As you can with buttons, you can assign a clip event handler with anonymous functions on the main Timeline. Give your movie-clip instance a name in the Property Inspector and then assign a function to a clip event, as follows:

myMovieClip.onMouseMove = function() {

myMovieClip is the name of your movie-clip instance, and onMouseMove is the clip event.

When you use anonymous functions to assign clip events, sometimes you can specify the main Timeline with the word _root as the name of the movie clip. You can assign the clip event onMouseMove to the main Timeline instead of a movie clip, as follows:

_root.onMouseMove = function() {

Notice that this script is indistinguishable from the event handler for the Mouse object.

The clip events onKeyUp and onKeyDown are handled differently, depending on whether you assign them to a movie-clip instance or on the main Timeline with an anonymous function. When either of these events is assigned with an anonymous function, they must be assigned to a listener and registered to the Key object (see “Creating listeners for key events” earlier in this chapter). If events are assigned to a movie clip with the onClipEvent action, no listener is needed.

For easy reference, Table 4.4 contains a list of clip events and some information about them.

Clip Events
Clip Event Interaction
onClipEvent (mouseDown)/onMouseDown When the left mouse button is pressed
onClipEvent (mouseUp)/onMouseUp When the left mouse button is released
onClipEvent (mouseMove)/onMouseMove When the mouse is moved
onClipEvent (keyDown)/onKeyDown When any key is pressed
onClipEvent (keyUp)/onKeyUp When any key is released
onClipEvent (enterFrame)/onEnterFrame When each frame of the movie clip is updated; triggered at the frame rate of the movie
onClipEvent (load)/onLoad When the movie clip is instantiated and first appears in the Timeline
onClipEvent (unload)/onUnload When the first frame after the movie-clip instance is removed from the Timeline
onClipEvent (data)/onData When either external data or external .swf movies are loaded into the movie clip with the action loadVariables or loadMovie

Clip events are used in many ways. In this example, the keyDown clip event is coupled with a conditional statement that tests which key has been pressed.

To detect a key press with onClipEvent:

Create a movie-clip symbol, and drag an instance of it from the library to the Stage.

Select the instance, and open the Actions panel.

Choose Actions > Movie Clip Control > onClipEvent.

In the Parameters pane, choose Key Down (Figure 4.96).

Figure 4.96. The onClipEvent(keyDown) clip-event handler.
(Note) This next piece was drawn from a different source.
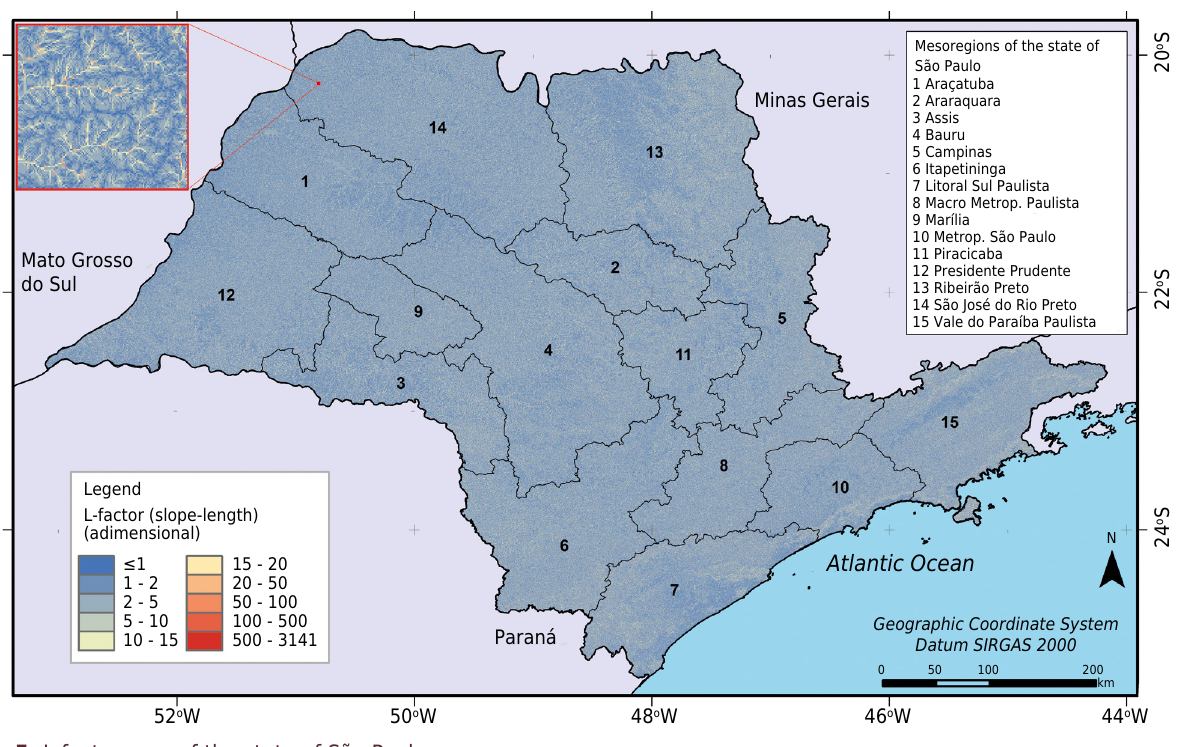
Figure 5. L-factor map of the state of São Paulo.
Choose Actions > Conditions/Loops > if.

Put your pointer in the Condition field, and choose Objects > Movie > Key > Methods > getCode.

The getCode() method appears in the Condition field of the if statement.

After the getCode() method, enter two equal signs and the code key for the specific key you want to detect, or choose a Key property from the category Objects > Movie > Key > Constants.

The getCode() method of the Key object retrieves the key code of the last key pressed. Flash checks to see whether that key matches the one you specify after the double equal signs. The double equal signs (==) tell Flash to compare equality (Figure 4.97).

Figure 4.97. When a key is pressed, Flash checks whether it was the spacebar.

Choose an action as the consequence of this if statement.

For this example, choose Objects > Movie > Movie Clip > Methods > gotoAndStop. In the Object field of the Parameters pane, type _root, and in the Parameters field, type 5 (Figure 4.98).

Figure 4.98. Choose the gotoAndStop() method from Objects > Movie > Movie Clip > Methods. You can target the main Timeline with the word _root, so that Flash moves the playhead of the main Timeline to frame 5.

Because the onClipEvent action assigns code to the movie clip, all its actions pertain to the movie-clip Timeline, not the main Timeline. So you use the word _root to make the gotoAndStop action target the main Timeline. You’ll learn more about targeting different Timelines in Chapter 5.

Test your movie.

The onClipEvent action assigned to your movie clip detects when a key is pressed. The if statement checks whether the key is the spacebar and makes Flash go to a different frame of the main Timeline.